Bridging Gaps Between Formulation Development And Regulatory Expectations: Hidden Failure Modes In Generic Submissions

Rafał Łunio

Pharmaceutical research and development professional, Medical University of Gdańsk

*Corresponding Author Rafał Łunio, Pharmaceutical research and development professional, Medical University of Gdańsk, Email: rafal.lunio@gmail.com

Received Date:

  2026-03-02

Accepted Date:

  2026-03-23

Published Date:

  2026-03-30

Abstract

Generic drug development is often perceived as a technically predictable process based on pharmaceutical equivalence, bioequivalence, and compliance with established regulatory requirements.

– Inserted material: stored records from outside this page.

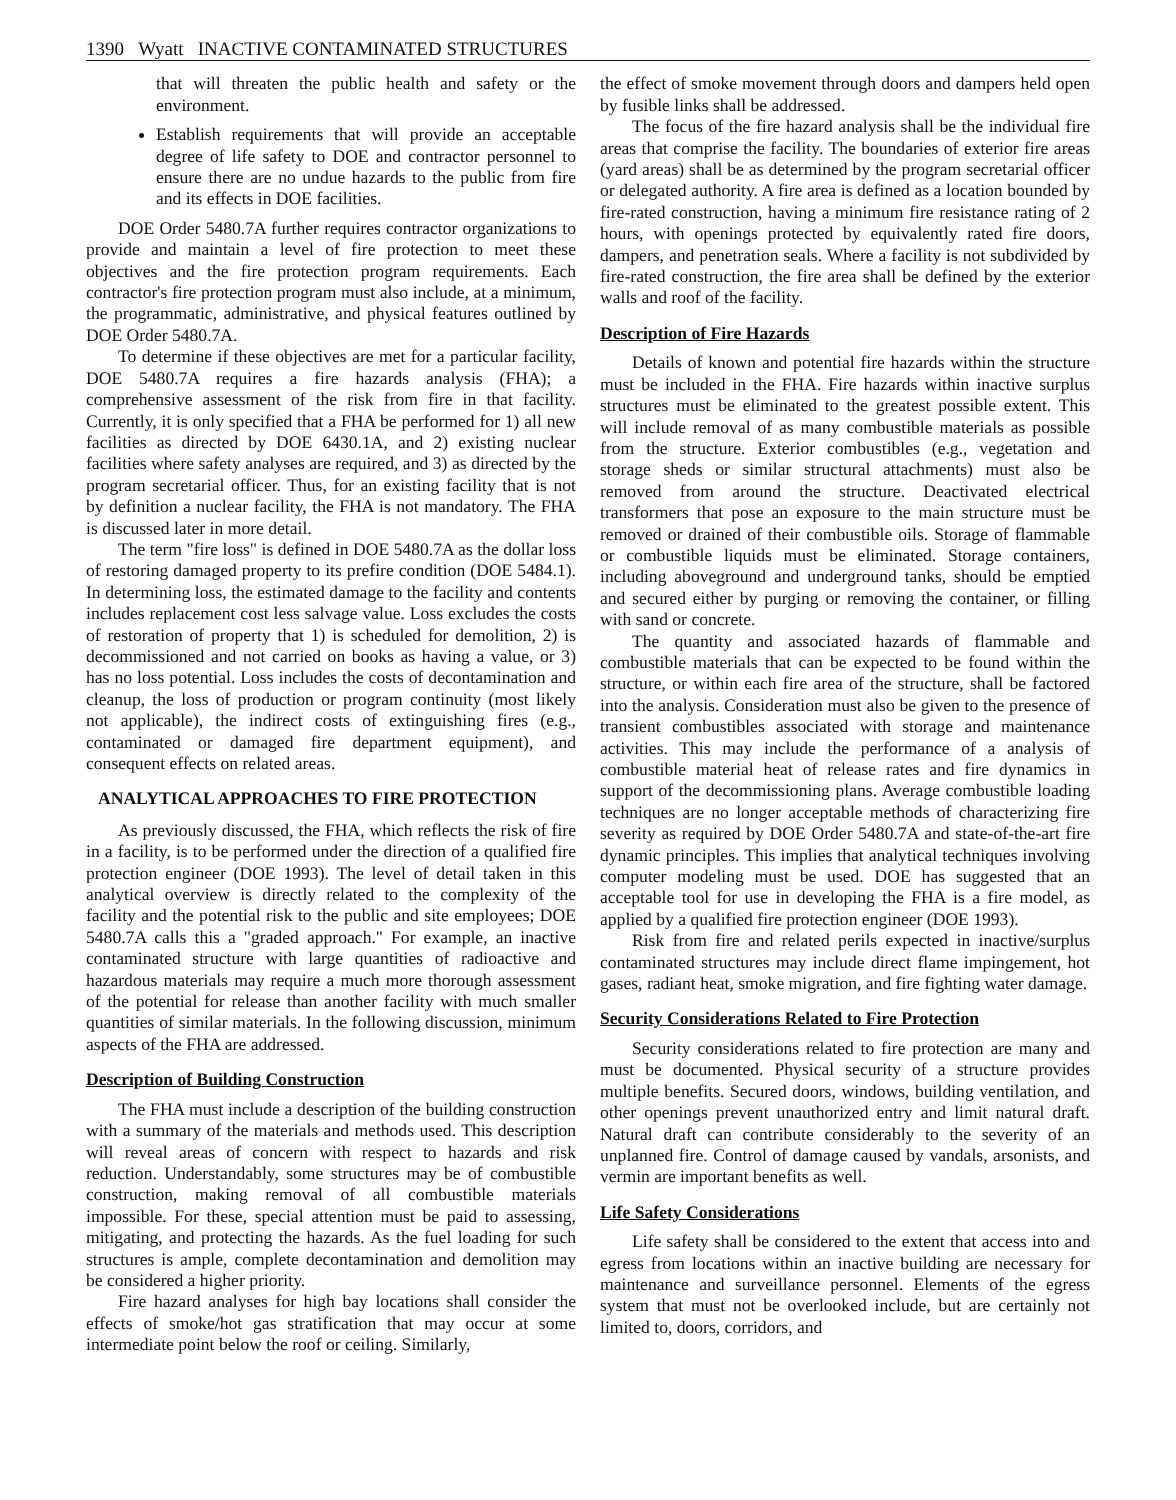1390 Wyatt INACTIVE CONTAMINATED STRUCTURES
that will threaten the public health and safety or the environment.
Establish requirements that will provide an acceptable degree of life safety to DOE and contractor personnel to ensure there are no undue hazards to the public from fire and its effects in DOE facilities.
DOE Order 5480.7A further requires contractor organizations to provide and maintain a level of fire protection to meet these objectives and the fire protection program requirements. Each contractor's fire protection program must also include, at a minimum, the programmatic, administrative, and physical features outlined by DOE Order 5480.7A.
To determine if these objectives are met for a particular facility, DOE 5480.7A requires a fire hazards analysis (FHA); a comprehensive assessment of the risk from fire in that facility. Currently, it is only specified that a FHA be performed for 1) all new facilities as directed by DOE 6430.1A, and 2) existing nuclear facilities where safety analyses are required, and 3) as directed by the program secretarial officer. Thus, for an existing facility that is not by definition a nuclear facility, the FHA is not mandatory. The FHA is discussed later in more detail.
The term "fire loss" is defined in DOE 5480.7A as the dollar loss of restoring damaged property to its prefire condition (DOE 5484.1). In determining loss, the estimated damage to the facility and contents includes replacement cost less salvage value. Loss excludes the costs of restoration of property that 1) is scheduled for demolition, 2) is decommissioned and not carried on books as having a value, or 3) has no loss potential. Loss includes the costs of decontamination and cleanup, the loss of production or program continuity (most likely not applicable), the indirect costs of extinguishing fires (e.g., contaminated or damaged fire department equipment), and consequent effects on related areas.
ANALYTICAL APPROACHES TO FIRE PROTECTION
As previously discussed, the FHA, which reflects the risk of fire in a facility, is to be performed under the direction of a qualified fire protection engineer (DOE 1993). The level of detail taken in this analytical overview is directly related to the complexity of the facility and the potential risk to the public and site employees; DOE 5480.7A calls this a "graded approach." For example, an inactive contaminated structure with large quantities of radioactive and hazardous materials may require a much more thorough assessment of the potential for release than another facility with much smaller quantities of similar materials. In the following discussion, minimum aspects of the FHA are addressed.
Description of Building Construction
The FHA must include a description of the building construction with a summary of the materials and methods used. This description will reveal areas of concern with respect to hazards and risk reduction. Understandably, some structures may be of combustible construction, making removal of all combustible materials impossible. For these, special attention must be paid to assessing, mitigating, and protecting the hazards. As the fuel loading for such structures is ample, complete decontamination and demolition may be considered a higher priority.
Fire hazard analyses for high bay locations shall consider the effects of smoke/hot gas stratification that may occur at some intermediate point below the roof or ceiling. Similarly,
the effect of smoke movement through doors and dampers held open by fusible links shall be addressed.
The focus of the fire hazard analysis shall be the individual fire areas that comprise the facility. The boundaries of exterior fire areas (yard areas) shall be as determined by the program secretarial officer or delegated authority. A fire area is defined as a location bounded by fire-rated construction, having a minimum fire resistance rating of 2 hours, with openings protected by equivalently rated fire doors, dampers, and penetration seals. Where a facility is not subdivided by fire-rated construction, the fire area shall be defined by the exterior walls and roof of the facility.
Description of Fire Hazards
Details of known and potential fire hazards within the structure must be included in the FHA. Fire hazards within inactive surplus structures must be eliminated to the greatest possible extent. This will include removal of as many combustible materials as possible from the structure. Exterior combustibles (e.g., vegetation and storage sheds or similar structural attachments) must also be removed from around the structure. Deactivated electrical transformers that pose an exposure to the main structure must be removed or drained of their combustible oils. Storage of flammable or combustible liquids must be eliminated. Storage containers, including aboveground and underground tanks, should be emptied and secured either by purging or removing the container, or filling with sand or concrete.
The quantity and associated hazards of flammable and combustible materials that can be expected to be found within the structure, or within each fire area of the structure, shall be factored into the analysis. Consideration must also be given to the presence of transient combustibles associated with storage and maintenance activities. This may include the performance of a analysis of combustible material heat of release rates and fire dynamics in support of the decommissioning plans. Average combustible loading techniques are no longer acceptable methods of characterizing fire severity as required by DOE Order 5480.7A and state-of-the-art fire dynamic principles. This implies that analytical techniques involving computer modeling must be used. DOE has suggested that an acceptable tool for use in developing the FHA is a fire model, as applied by a qualified fire protection engineer (DOE 1993).
Risk from fire and related perils expected in inactive/surplus contaminated structures may include direct flame impingement, hot gases, radiant heat, smoke migration, and fire fighting water damage.
Security Considerations Related to Fire Protection
Security considerations related to fire protection are many and must be documented. Physical security of a structure provides multiple benefits. Secured doors, windows, building ventilation, and other openings prevent unauthorized entry and limit natural draft. Natural draft can contribute considerably to the severity of an unplanned fire. Control of damage caused by vandals, arsonists, and vermin are important benefits as well.
Life Safety Considerations
Life safety shall be considered to the extent that access into and egress from locations within an inactive building are necessary for maintenance and surveillance personnel. Elements of the egress system that must not be overlooked include, but are certainly not limited to, doors, corridors, and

In practice, however, many development programs encounter regulatory deficiencies, delayed approvals, repeated questions, or late-stage operational barriers despite apparently acceptable formulation performance. These difficulties frequently do not arise from a single failed experiment or an isolated technical weakness. Rather, they reflect hidden inconsistencies between formulation development, process understanding, analytical strategy, stability interpretation, and the scientific narrative presented in the regulatory dossier.

This perspective article examines common development-regulatory disconnects observed in generic pharmaceutical development. The discussion focuses on formulation rationale gaps, process development inconsistencies, analytical and stability strategy weaknesses, fragmented common technical document narratives, and the difference between submission readiness and true launch readiness. Particular attention is given to the way in which technically generated data may lose regulatory value when they are not connected through a coherent scientific argument. The article also considers organizational contributors to these problems, including silo-based development models, late regulatory involvement, weak cross-functional ownership, and timeline-driven decision-making.

A practical framework for integrated development-regulatory alignment is proposed. The framework emphasizes early regulatory positioning, explicit formulation rationale, linkage between critical quality attributes and process parameters, risk-based analytical justification, structured common technical document storytelling, and lifecycle-oriented launch readiness assessment. The article argues that regulatory success in generic drug development should be built during development rather than repaired during dossier compilation. A stronger integration of pharmaceutical science, regulatory strategy, and operational readiness may improve submission quality, reduce avoidable deficiencies, and support more reliable access to generic medicines.